Las asociaciones de padres de familia de las escuelas oficiales del país contarán con un nuevo marco regulatorio tras la entrada en vigor de la Ley 544 del 21 de julio de 2026, publicada en la Gaceta Oficial.
La nueva normativa, que deberá ser reglamentada por el Órgano Ejecutivo en un plazo de seis meses, regula la organización y el manejo de los fondos de las asociaciones de padres de familia de los centros educativos oficiales de educación básica general y media del Ministerio de Educación (Meduca). Además, establece mecanismos de rendición periódica de cuentas ante los padres de familia y acudientes.
La ley fue impulsada por la diputada independiente Patsy Lee, quien explicó que la iniciativa surgió tras las denuncias de presuntas irregularidades en el manejo de los fondos de estas asociaciones registradas en los últimos años.
Según Lee, en cinco centros educativos se han presentado denuncias por un monto superior a 188 mil dólares. Entre los casos mencionó el IPT Don Bosco, con presuntas irregularidades por 124 mil dólares; el Colegio José Remón Cantera, con más de 17 mil dólares; y la Escuela Stella Sierra, con alrededor de 15 mil dólares, entre otros.
Entre los cambios más importantes, la Ley 544 establece una nueva estructura para las asociaciones de padres de familia, integrada por la Asamblea General, como máxima autoridad; el Consejo de Delegados; y la Junta Directiva. Asimismo, crea el Consejo de Vigilancia, un órgano autónomo encargado de fiscalizar las actividades y supervisar el manejo del patrimonio de la asociación.
En cuanto al control de los recursos, la norma dispone que todos los aportes y donaciones deberán depositarse exclusivamente en una cuenta corriente de un banco estatal, con el fin de garantizar un manejo transparente de los fondos.
Además, establece que todos los pagos deberán efectuarse mediante cheque con la firma conjunta del presidente y el tesorero, y prohíbe el uso de efectivo, salvo para gastos menores a través de una caja menuda, cuyo monto no podrá superar los 500 dólares.
La Junta Directiva también estará obligada a presentar informes financieros trimestrales y anuales, los cuales deberán publicarse en los murales escolares o en plataformas digitales para conocimiento de toda la comunidad educativa.
En materia de sanciones, la Ley 544 considera faltas graves el uso indebido de fondos, la manipulación de procesos electorales y los actos de discriminación o acoso. Las sanciones van desde amonestaciones escritas hasta la inhabilitación por cinco años para integrar cualquier asociación de padres de familia.
Por su parte, Ariel Hughes, presidente de la Asociación Nacional de Padres de Familia (Anpafa), advirtió que la Ley 544 abre un debate sobre su constitucionalidad al ampliar el destino de los fondos administrados por estas organizaciones.
A juicio de Hughes, el artículo 44 permite que los recursos se utilicen para financiar seguros colectivos, infraestructura, equipamiento escolar, comedores, tutorías y otros servicios que, según la Constitución, deberían ser responsabilidad del Estado.

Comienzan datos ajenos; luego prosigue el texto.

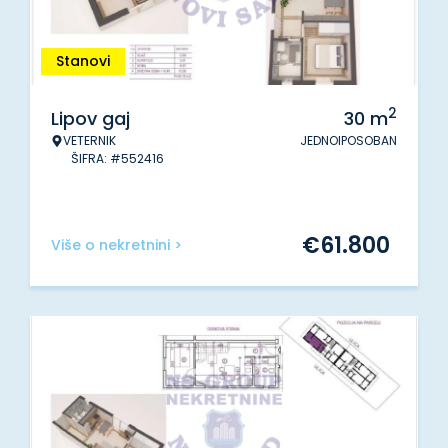
Stanovi
2
Lipov gaj
30
m
VETERNIK
JEDNOIPOSOBAN
ŠIFRA: #552416
€
61.800
Više o nekretnini >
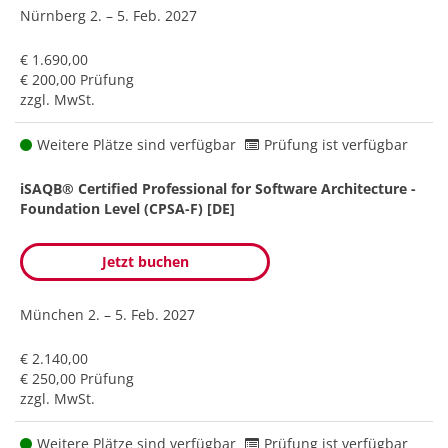
Nürnberg
2. – 5. Feb. 2027
€ 1.690,00
€ 200,00 Prüfung
zzgl. MwSt.
Weitere Plätze sind verfügbar
Prüfung ist verfügbar
iSAQB® Certified Professional for Software Architecture -
Foundation Level (CPSA-F) [DE]
Jetzt buchen
München
2. – 5. Feb. 2027
€ 2.140,00
€ 250,00 Prüfung
zzgl. MwSt.
Weitere Plätze sind verfügbar
Prüfung ist verfügbar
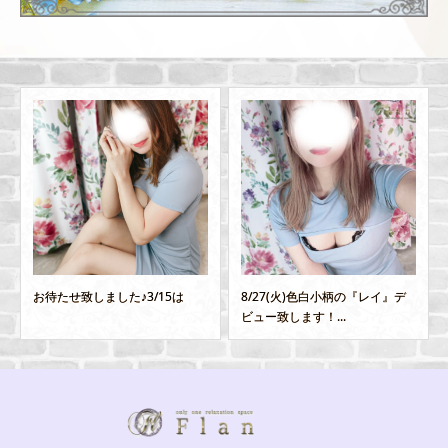
しました♪3/15は
8/27(火)色白小柄の『レイ』デ
すすきの店から
ビュー致します！...
『ななか』出勤致し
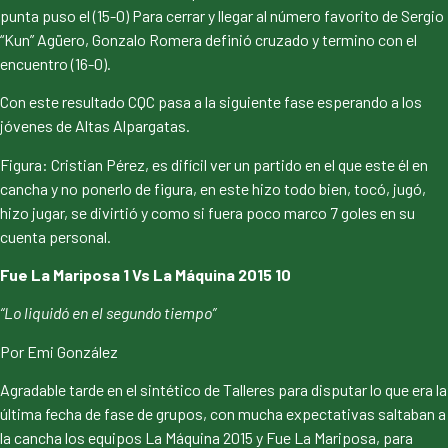
punta puso el (15-0) Para cerrar y llegar al número favorito de Sergio
“Kun” Agüero, Gonzalo Romera definió cruzado y termino con el
encuentro (16-0).
Con este resultado CQC pasa a la siguiente fase esperando a los
jóvenes de Altas Alpargatas.
Figura: Cristian Pérez, es difícil ver un partido en el que este él en
cancha y no ponerlo de figura, en este hizo todo bien, tocó, jugó,
hizo jugar, se divirtió y como si fuera poco marco 7 goles en su
cuenta personal.
Fue La Mariposa 1 Vs La Máquina 2015 10
“Lo liquidó en el segundo tiempo”
Por Emi González
Agradable tarde en el sintético de Talleres para disputar lo que era la
última fecha de fase de grupos, con mucha expectativas saltaban a
la cancha los equipos La Máquina 2015 y Fue La Mariposa, para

Hughes sostuvo que el principal cuestionamiento no radica en las medidas de transparencia y rendición de cuentas incorporadas por la ley, sino en la posibilidad de trasladar progresivamente a los padres de familia responsabilidades que corresponden al Estado. A su juicio, esta situación podría generar desigualdades entre los centros educativos.
El dirigente consideró que las leyes deben ampliar derechos y no generar dudas sobre su compatibilidad con la Constitución. Agregó que, si existen fundamentos para considerar que la Ley 544 excede los límites establecidos por la Carta Magna y otras normas de protección de la niñez y los derechos humanos, esos argumentos deberán ser analizados por la jurisdicción constitucional.